FOX31 Denver obtained a search warrant that shows detectives believe thieves may be targeting cars at the airport as part of a larger chop-shop operation.

It became sort of a joke around Ronald Chaney’s home.

“For a Christmas party someone gave me a gift of a hubcap from a Toyota as a joke,” said Chaney.

But Chaney thought what happened at Denver International Airport was more expensive than funny, telling FOX31 Denver the insurance estimate for his losses is $3,000.

Two weeks ago, thieves hit Chaney’s 2010 Prius while he was parked in one of DIA.’s parking garages.

“I went out to my car and hit the unlock button and it lit up but something didn’t look right,” said Chaney.

His car’s tires and rims were gone, and, to evade security, the criminals replaced them with ones that were nearly worthless.

“At least they replaced it with something so I didn’t have concrete blocks to come home to, so I could actually get home that day,” Chaney says.

The city’s crime map shows airport victims have filed more than 15 reports this year for stolen car parts.

The search warrant may explain why. Agents from the Metro Auto Theft Task Force used it when they raided a Denver chop shop near Alameda and Lipan.

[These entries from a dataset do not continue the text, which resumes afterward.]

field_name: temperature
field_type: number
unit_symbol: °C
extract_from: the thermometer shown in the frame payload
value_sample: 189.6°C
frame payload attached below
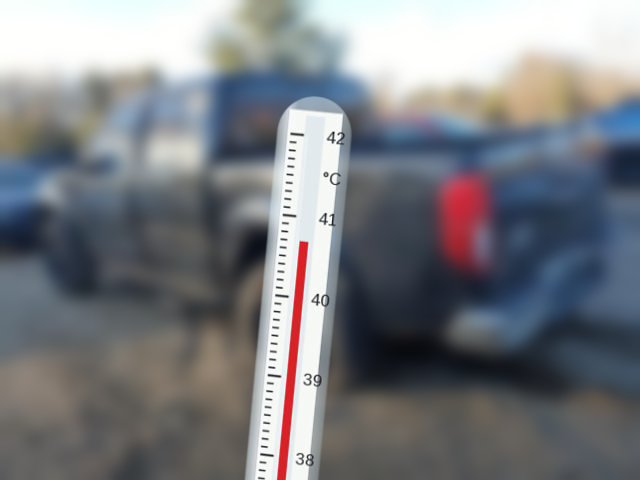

The task force granted FOX31 Denver exclusive access as they meticulously searched overhead and underground, recovering stolen vehicle parts for more than 15 victims.

According to the search warrant, detectives believe at least some of those victims had cars parked at Denver International Airport.

“You think you’re safe at the airport, especially when you pay $21 a day," Chaney says. "And then this happens."

Chaney expected more from airport security. He asked for surveillance video and was shocked when he says the airport told him the only cameras for garages are those used to record license plates.

According to a statement release by DIA officials, more than four million cars park at the airport every year. When that number is compared with reported crimes there are few problems, making parking at DIA extremely safe.

The airport reported no auto thefts in 2011. Because investigators can’t discuss specifics of the search warrant, it is unclear why the search warrant shows several vehicles were stolen from the airport.

DIA has security patrol the parking lot and police on duty 24 hours a day, seven days a week.